どこまでも続くような長い長い回廊を歩きながら、少女は必死に辺りを見回す。目が合った貴婦人が、すぐにその目をそらし、話し込んでいた女性に、声を潜めて告げる。
「確か、あの子、先代の国王陛下と王位を争った例の……よく、戴冠式に顔を出せたものね」
少女を見下ろす大人たちの視線は冷たい。誰にも助けを求められなくて、溢れ出る涙をごしごしと拭いながら、少女は途方に暮れて立ち尽くす。
「ねえ、君、お父君かお母君を捜しているの?」
突然、声をかけられて、少女はびくりと顔を上げた。
そこには、少女より少しばかり年上の少年が立っていた。少女は一瞬、呼吸が止まる思いがした。
きらきら輝く、少し伸ばしたプラチナブロンドの髪に、金色の長い睫毛に縁取られた、優しそうなサファイア色の瞳。幼いながらも端正な顔立ち。
王子さま、みたい、と思わず少女は思った。
少年が小首を傾げたので、少女はようやく、自分にかけられた問いを思い出した。
「お、おじさまを捜しているの」
「おじ君とはぐれたのは、どこか分かる?」
「あちら。でも、戻ってみたけれど、おじさまはもういなくて……」
「行き違いになったのかもしれないね。ついてきて。心当たりのある場所があるんだ」
そう告げると、少年は手を差し出してきた。離れないでね、とでも言うように。少女は、おずおずとその手を握った。少年は、にこりと笑う。
「君、名前は?」
「……マルヴィナ」
はにかみながら、マルヴィナは名乗った。回廊を歩きながら、少年が尋ねる。
「マルヴィナは、どうして迷子になったの?」
「おじさまが、お知り合いの方と会って、お話を始めてしまったの。全然終わりそうになかったから、つまらなくなって。それで、わたし、お城の探検を始めてしまって……」
「なるほど。大人の話って、長いものね。ところで、おじ君って、どんな方だい? 僕も知っていたほうが、捜しやすいと思うんだ」
「おじさまはね、とっても綺麗な長い亜麻色の髪をお持ちなの。おじさまといっても、まだ若くてかっこいいのよ。それに優しくて、とっても頼りになるの!」
マルヴィナが満面に笑みを浮かべて熱っぽく語ると、少年は苦笑した。
「そう。君のおじ君は、とてもすてきな方なんだね」
「うん。ね、あなたのお名前は?」
今度はマルヴィナが問うと、少年は大きな目をこちらに向けた。
「僕は――」
豪華な装飾がされた、大きな両開きの扉が見えてきた。
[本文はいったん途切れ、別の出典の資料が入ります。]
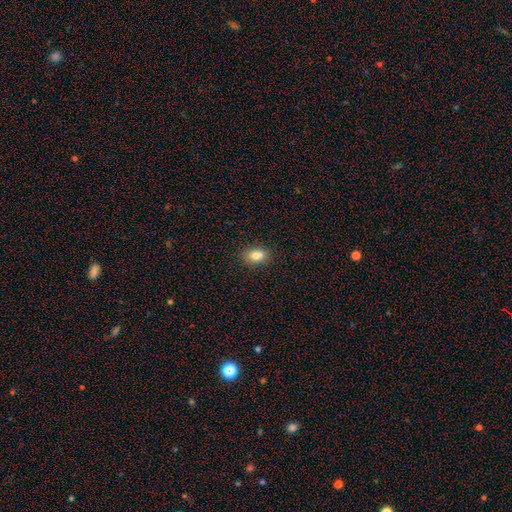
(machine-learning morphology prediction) The model was most divided on "how rounded": in between: 76%, round: 22%, cigar-shaped: 2%. More confident: smooth or featured — smooth (81%); merging — none (75%).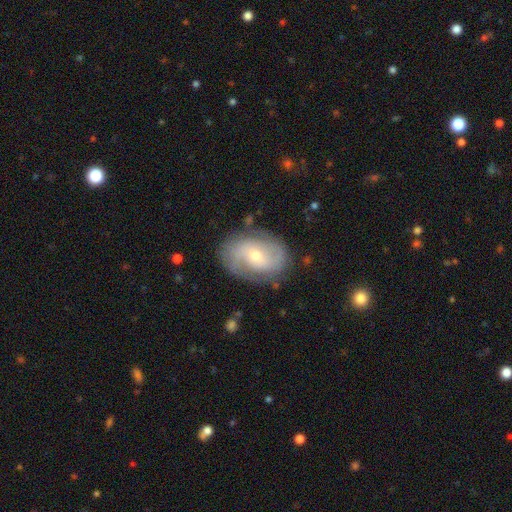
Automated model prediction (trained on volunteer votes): Smooth or featured: featured or disk — 73% (smooth — 20%)
Edge-on disk: no — 96% (yes — 4%)
Bar: no — 51% (weak — 37%)
Spiral arms: yes — 87% (no — 13%)
Spiral winding: medium — 43% (tight — 32%)
Spiral arm count: 2 — 77% (can't tell — 13%)
Bulge size: small — 49% (moderate — 47%)
Merging: none — 78% (minor disturbance — 15%)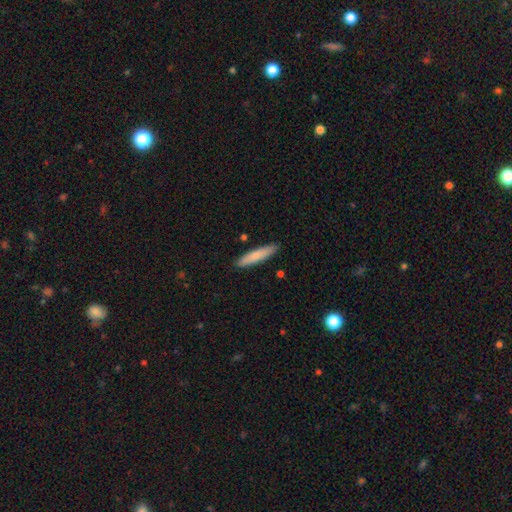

その前にたたずむ、落ち着かなく辺りを見回している若者の姿を目にしたとたん、マルヴィナはぱっと表情を輝かせた。
「おじさま!」
少年がそっと手を離したのにも気づかず、マルヴィナは主人を見つけた仔犬のように、叔父に駆け寄る。
はー、と長いため息をつくと、叔父はマルヴィナを抱き締めた。
「マルヴィ、良かった……。急に姿が見えなくなったから、心配したんだよ」
「ごめんなさい、おじさま」
マルヴィナが眉尻を下げると、叔父は仕方なさそうにほほえむ。叔父はこの顔に弱いのだ。
「それにしても、よくここが分かったね。誰かに連れてきてもらったのかい?」
そう言われて、マルヴィナはようやく少年のことを思い出した。叔父を見つけた嬉しさと安心感で忘れていたけれど、まだお礼も言っていない。
「あのね、あの子が――」
慌てて振り返ると、もうそこに彼の姿はなかった。
マルヴィナの淡い「初恋」は、こうしてあっけない幕切れを迎えたのだった。